Дела тут как будто вовсе не было, потому что с противоположной стороны ограды бойко торговала большая чистая лавка. А эта ввиду отсутствия покупателей по большей части была закрыта. Однако на условный стук она открывалась. Посетитель входил и оставался там подолгу.

Ранним утром из дверей ее вышли двое: здоровенный монах в рваной рясе и щупленький мастеровой, похожий на подростка. Мастеровой тотчас же перебежал дорогу и пошел по другой стороне. Так они продолжали свой путь: мастеровой впереди, по одной стороне улицы, монах, несколько поотстав, – по другой.

На Сунгарийской, не доходя небольшого деревянного дома с четырьмя окошками на улицу, мастеровой замедлил шаги. Остановился и монах. Ждали они недолго.

Из дома вышел коренастый мужчина в полушубке и меховой шапке. Мастеровой обрадованно поднял ушанку:

– Здравствуйте, господин Григорович!

– Здравствуй, Блинчик! – приветливо ответил Григорович.

Мастеровой тотчас свернул в переулок и скрылся из виду. Монах же, напротив, следовал за Григоровичем, обгоняя прохожих, которых на улице появилось уже немало.

Поравнявшись с Григоровичем, монах заглянул ему в лицо и проговорил:

– Подай, ваше благородие, двугривенный на пропой.

Григорович засмеялся и спросил:

– Почему ты меня так величаешь? Говори правду, все равно двугривенного не дам.

– А офицерскую косточку далеко видать, – нахально осклабясь, отрезал монах.

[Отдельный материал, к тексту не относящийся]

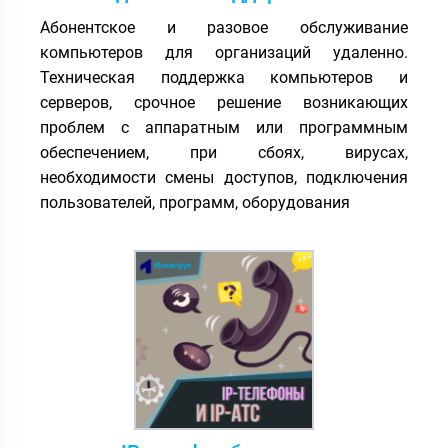
Абонентское и разовое обслуживание
компьютеров для организаций удаленно.
Техническая поддержка компьютеров и
серверов, срочное решение возникающих
проблем с аппаратным или программным
обеспечением, при сбоях, вирусах,
необходимости смены доступов, подключения
пользователей, программ, оборудования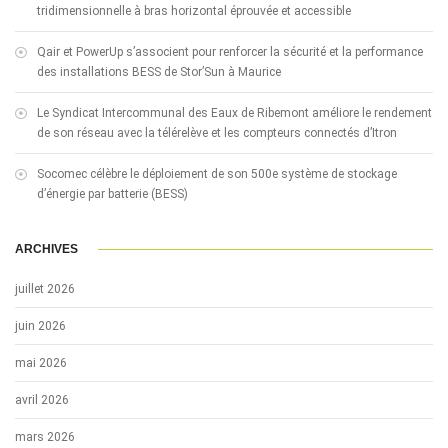
tridimensionnelle à bras horizontal éprouvée et accessible
Qair et PowerUp s’associent pour renforcer la sécurité et la performance
des installations BESS de Stor’Sun à Maurice
Le Syndicat Intercommunal des Eaux de Ribemont améliore le rendement
de son réseau avec la télérelève et les compteurs connectés d’Itron
Socomec célèbre le déploiement de son 500e système de stockage
d’énergie par batterie (BESS)
ARCHIVES
juillet 2026
juin 2026
mai 2026
avril 2026
mars 2026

Григорович, нахмурясь, остановился, но монах был уже далеко впереди, приставал к другим прохожим. Антон Антонович тотчас позабыл о нем, занятый своими мыслями.

Читинский гарнизон в основном встал на сторону восставших.

Перед Антоном Антоновичем возникали солдатские лица, в ушах звучали короткие, резкие, как выстрел, реплики, нескладные гневные речи. В эти дни он повидал множество разных людей. В панике командование наводнило Читу войсками. Антон Антонович выступал перед молодыми солдатами действительной службы Второго Сибирского корпуса, пригнанным в Читу «для несения полицейской службы»; перед бородачами Четвертого казачьего, льготного, третьей очереди, батальона, прибывшими из Харбина в качестве опоры командования в борьбе с мятежом; перед новобранцами Нерчинского полка и ветеранами Забайкальского казачьего войска; перед солдатами и офицерами всех родов войск. Он видел колебания офицеров. Это были большей частью «маньчжурцы», участники злосчастной войны. Они тесно сжились в походах с солдатами и теперь не желали предавать их.

Прошлой ночью к Чите подошел эшелон. В его составе оказался вагон с оружием, предназначавшимся для вооружения частей, оставшихся верными правительству. Под влиянием агитации читинских рабочих солдаты эшелона перешли на их сторону. Офицер, посланный во главе отряда на оборону вагона с оружием, отказался стрелять в забастовщиков.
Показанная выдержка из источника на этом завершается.